"""
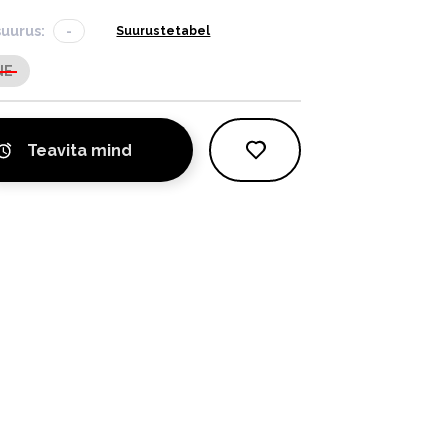
suurus:
-
Suurustetabel
NE
Teavita mind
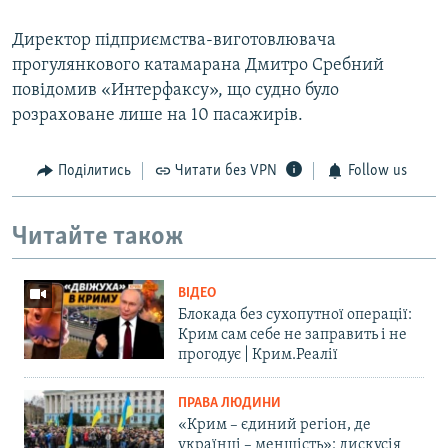
Директор підприємства-виготовлювача
прогулянкового катамарана Дмитро Сребний
повідомив «Интерфаксу», що судно було
розраховане лише на 10 пасажирів.
Поділитись
Читати без VPN
Follow us
Читайте також
ВІДЕО
Блокада без сухопутної операції:
Крим сам себе не заправить і не
прогодує | Крим.Реалії
ПРАВА ЛЮДИНИ
«Крим – єдиний регіон, де
українці – меншість»: дискусія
"""
* AIM OF THE TASK:
Exactly as written, copy out the listing, but without any pictures.

* EXERCISE RESPONSE:
suurus:
-
Suurustetabel
NE
Teavita mind
Директор підприємства-виготовлювача
прогулянкового катамарана Дмитро Сребний
повідомив «Интерфаксу», що судно було
розраховане лише на 10 пасажирів.
Поділитись
Читати без VPN
Follow us
Читайте також
ВІДЕО
Блокада без сухопутної операції:
Крим сам себе не заправить і не
прогодує | Крим.Реалії
ПРАВА ЛЮДИНИ
«Крим – єдиний регіон, де
українці – меншість»: дискусія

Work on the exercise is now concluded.